*TEXT PROVIDED*:
======

# Bear Eaters....How tasty are bear you hunt?



## moonwolf (Sep 20, 2004)

Obviously for those of you with a black bear season, and if you hunt them to harvest for food, how are your bears for taste, and what do the bear you harvest eat that you know of? 
Here the bear in some parts of the district are excellent if they feed near the farmlands on some grains and in cut over log areas for berries and such. If near dumps....no good. 

Also, give any tips on how you prepare your bear regarding the harvest, especially if it's still warm September weather. How do you manage your meat cuts, fat, and so on?


----------



## brownegg (Jan 5, 2006)

I've shot 5 bears so far and consider them excellent table fair. Nothing smells better than a bear roast in the oven. It is best to cool the bear quickly after the harvest by placing ice in the chest cavity before you have a chance to skin. Trimming all the fat off when proccessing is a must. We mostly only eat wild game, so I would cook it like any red meat. Bear meat is best in roasts and also makes the best sausage you can eat. Some of the older ones aren't as tender as the young ones, but that applys to any meat. Here in Wi the DNR takes a specific tooth to age each bear. The last one I killed was 13 years old, but still great for roasts and sausage, however the back straps needed to be roasted, cause even grilled were on the stiff side.


----------



## sugarbush (Jul 15, 2007)

I think it is the worst thing you can ever eat......taste bad, smells bad cooking.


----------



## naturelover (Jun 6, 2006)

I concur with what Brownegg said. An additional comment is that for native bear hunters here the meat gets prepared basically the same way wild pork is prepared because bears may be susceptible to trichnosis. I don't know if trichnosis in bears is a problem in other parts of the continent. Also, west coast bears generally won't be taken after the salmon start spawning because once they start gorging on the salmon it causes the bear meat to have a fishy taste and smell.


----------



## moonwolf (Sep 20, 2004)

======

*DATA EXTRACT*:
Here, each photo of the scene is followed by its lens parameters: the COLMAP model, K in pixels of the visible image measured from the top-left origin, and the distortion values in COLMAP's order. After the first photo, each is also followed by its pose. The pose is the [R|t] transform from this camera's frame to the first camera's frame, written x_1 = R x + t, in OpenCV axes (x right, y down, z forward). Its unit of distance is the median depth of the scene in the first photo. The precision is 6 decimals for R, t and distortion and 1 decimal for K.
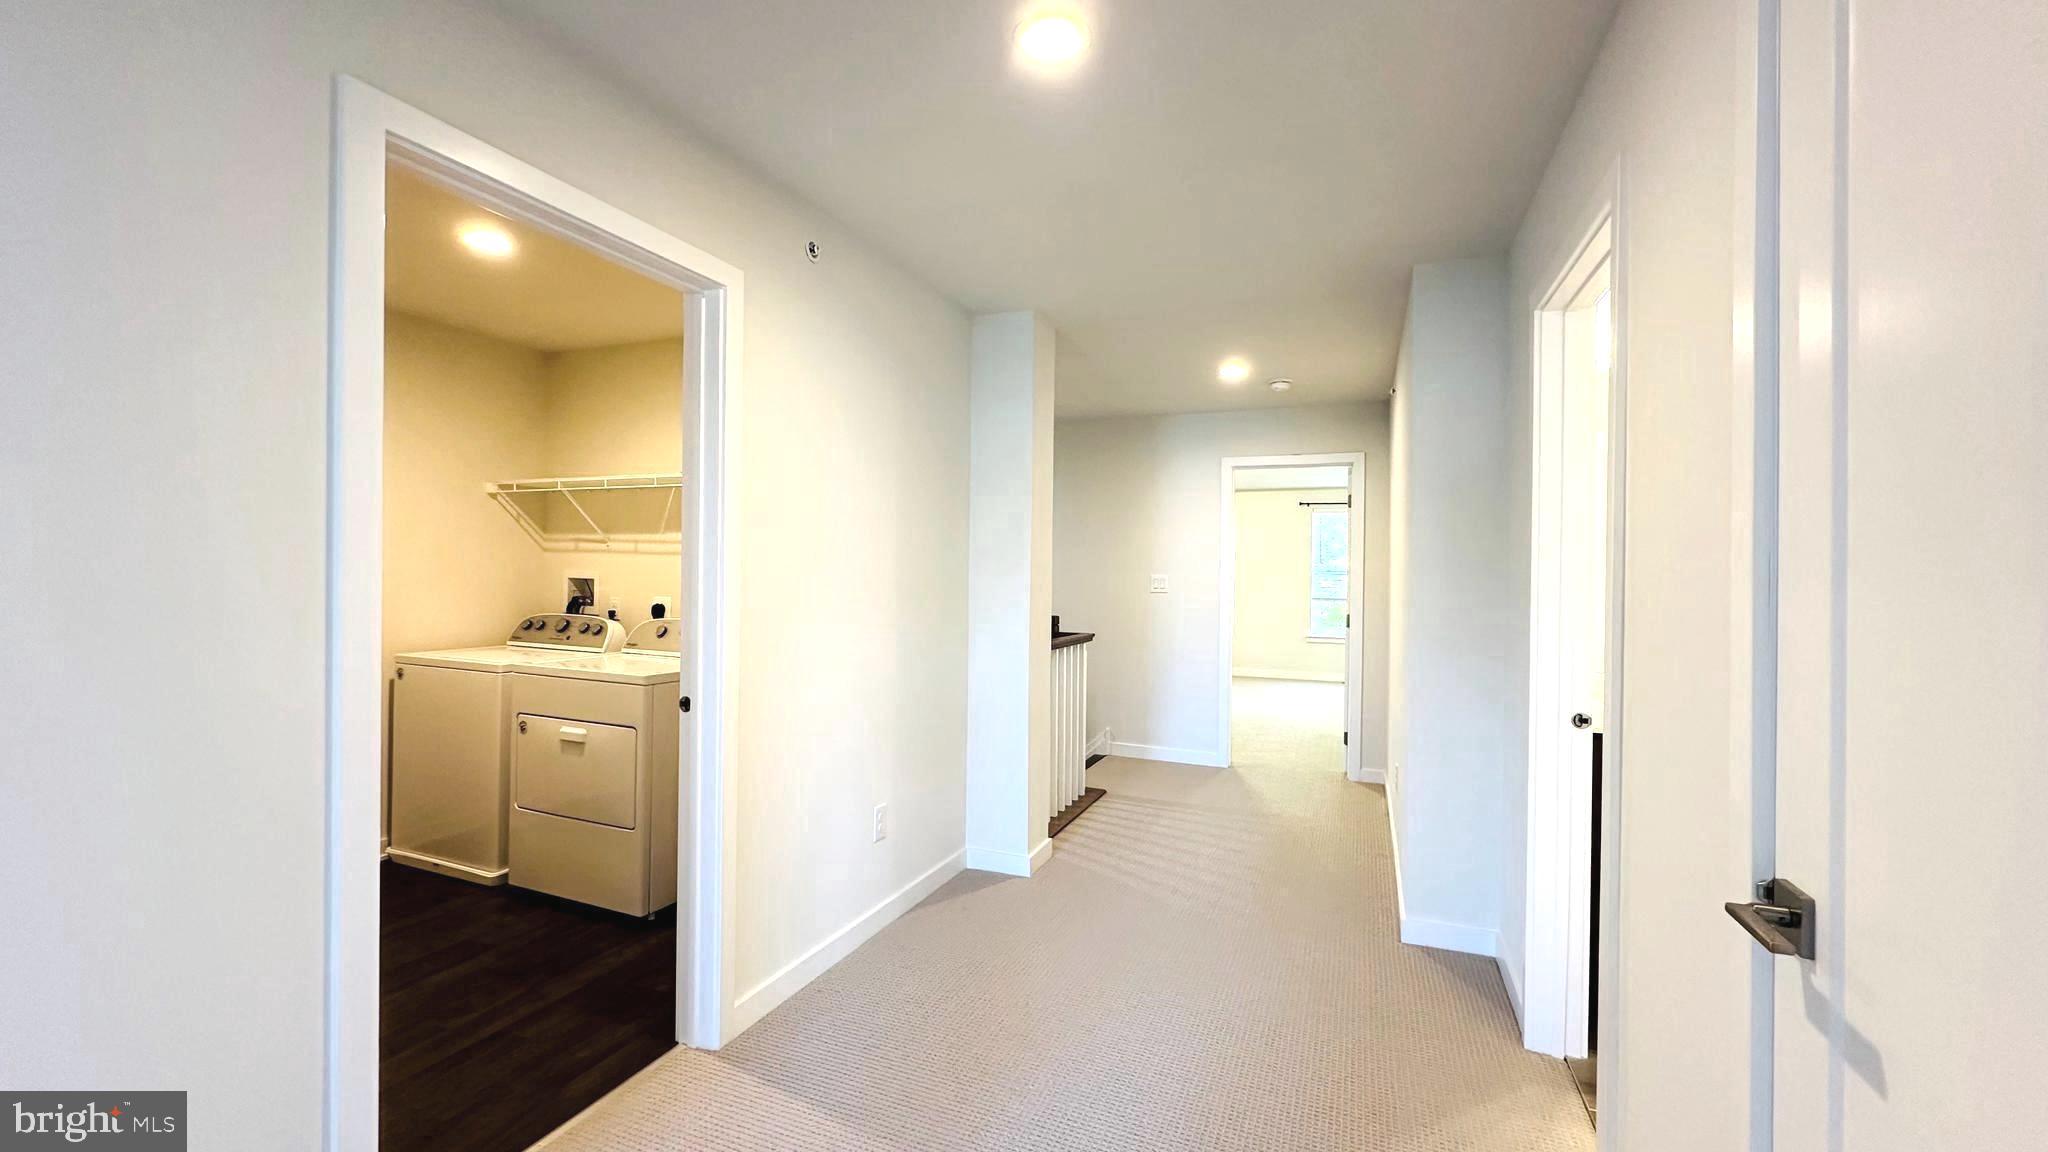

======

*TASK SET*:
- a) Answer these questions about the bear meat thread:
(i) In the opening post, bears that feed near what are described as "no good"?
(ii) How old was the last bear brownegg killed?
(iii) What is the reason given for generally not taking west coast bears after the salmon start spawning?
- b) Write the next part of the bear meat thread, picking up right after its last line.
You won't need the material for these tasks.

*TASK RESULTS*:
- a)
(i) Dumps.
(ii) 13 years old.
(iii) Gorging on the salmon gives the bear meat a fishy taste and smell.

- b)
NL,
Black bear here are very good to eat. No worse than a deer, moose, or other large game animal. It DOES depend on what they forage, thus to be aware of the particular bear one is after and where they habituate to eat the food they do is going to make a difference for taste. Berry and agriculture area bear eaters that are 'wild' and not nuisance garbage dump bears is what I have in mind. I've eaten bear, and consider it excellent table fare. As for trichinosis, it's like pork. You don't want to eat raw or undercooked bear meat, for sure.

ETA:
Sorry, I didn't expect that this thread topic would be a debate about those who don't like eating bear, but was more interested in knowing what people that DO eat and hunt bear for the table considered ways best to keep them good eating, and what the bears were like you your neck of the woods for eating. thanks.


----------



## sugarbush (Jul 15, 2007)

In the North Eastern USA I was taught to add one bear roast, several onions, several head of garlic, several potatos, carrots and what ever other vegis you like into a roasting pan and roast for several hours until done....then throw out the bear roast and eat the vegis


----------



## Haggis (Mar 11, 2004)

I find black bear to be quite tasty; but as with anything, the meat must be properly handled, and as a writer mentioned above, the harvested bear needs to be quickly cooled for best results. Bear season here is in now and I'm working on a big boar in the Tamaracks and Cedars south of the Back-Sixty; it's too warm today (80's), and will be too warm tonight (60's), for me to feel comfortable having a dead bear to handle, so no hunting this evening. Once down, and in warm weather, a hunter hasn't nearly the time to work up a black bear as one has with a deer in the same temperature range. Perhaps those who have a distaste for the flavor and aroma of black bear have had poorly handled meat?


----------



## elkhound (May 30, 2006)

moonwolf and others..i ahve ate several beares over the years and it is good stuff...IF...it is not a dump bear or like NL saud been eating salmon.if it has been in bluberry bushs,apples,hickorys ,acorns oat or wheat field or thigns like this then it will be exellent table fair....if you hadle it correctly.dont go hauling ti around showing friends "i killed a bear" for half a day and then hope to eat it.i seen a guy cook one on the hood of a truck form ebgine heat casue he wanted to bragg about it.nobody would eat it if it was a cow that was hauled around like that...so...take care of bear the same way you would a deer,beef,elk or pig.gut it and cool it fast....but i dont cook the fat at all with the ones i have cooked.it has been along time since i killed a bear...but hope to get one this year and be eating some nice steaks and sausage soon.


----------



## YounGrey (Jun 7, 2007)

Recipe for Bear:
http://homesteadingrecipes.blogspot.com/search?q=bear


----------



## elkhound (May 30, 2006)

by the way...if the meat is frozen for 30 days it kills the tricinoisis .


----------



## Island of Blueb (Sep 20, 2005)

Pressure-canned bear meat in jars is excellent too.


----------



## moonwolf (Sep 20, 2004)

Okay, now I got a question about bear fat? 
Do you keep that to render lard or other use, such as soap? or do you just pitch that out with the garbage guts?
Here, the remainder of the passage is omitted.